PhD Researcher | Socio-technical Cyber Security | HCI | Data Protection and Privacy

Sarah Turner is a PhD Researcher in the School of Computing at the University of Kent, and a member of the Institute of Cyber Security for Society iCSS. Her research focuses on how families address the cyber security issues arising from using Internet of Things devices in the home.

Prior to this, Sarah received an MPA in Digital Technology and Public Policy from UCL’s Department of Science, Technology, Engineering and Public Policy, and spent some time working as a Research Associate at PETRAS, the National Centre of Excellence for IoT Systems Cybersecurity.

A lifelong collector of degrees of all shapes and sizes, Sarah has an MA in Literae Humaniores from the University of Oxford, an LLB from BPP Law School, and an MBA from the Open University. The last two of those were undertaken whilst she worked full-time in the financial services industry, creating and managing teams and technologies to meet regulatory obligations.

As a result of her interdisciplinary background and work experience, Sarah is particularly interested in how systems get to a point of needing to be regulated, and what that regulation should look like; why people use technology they don’t always fully understand, how they can hope to use them safely and how such technologies should be designed and created.

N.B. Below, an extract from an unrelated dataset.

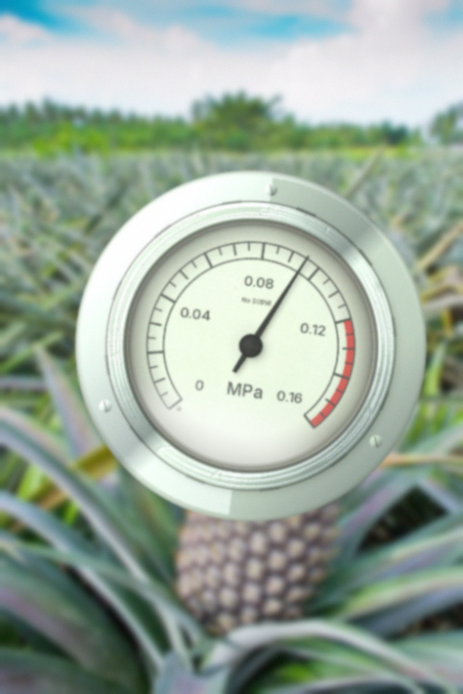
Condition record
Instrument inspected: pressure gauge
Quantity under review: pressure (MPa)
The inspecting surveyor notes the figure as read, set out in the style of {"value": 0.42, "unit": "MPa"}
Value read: {"value": 0.095, "unit": "MPa"}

As well as researching these issues in an academic capacity, she provides consultancy services for organisations trying to figure these things out (do get in touch if you’re such an organisation!).

Outside of her research, Sarah is a Director/Trustee and Caldicott Guardian of the Breastfeeding Network, as well as a long-standing peer supporter of new parents facing infant feeding problems in the London borough of Tower Hamlets and on the National Breastfeeding Helpline.